**WHAT IS EXPECTED:** Tally the lines in the listing below that contain the word "Ford". Reply with the number alone.

**DATA RECORDS:**
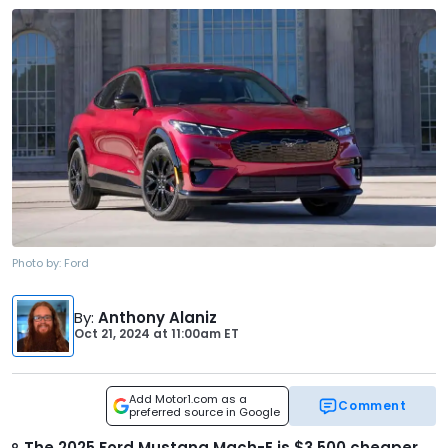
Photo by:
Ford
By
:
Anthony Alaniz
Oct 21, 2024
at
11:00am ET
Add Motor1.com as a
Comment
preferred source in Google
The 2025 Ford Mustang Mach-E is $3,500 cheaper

--

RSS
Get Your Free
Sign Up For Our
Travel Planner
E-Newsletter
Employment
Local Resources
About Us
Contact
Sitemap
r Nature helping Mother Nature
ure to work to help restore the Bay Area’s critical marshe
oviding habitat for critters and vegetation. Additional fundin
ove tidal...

**THE COMPLETED TASK:** 2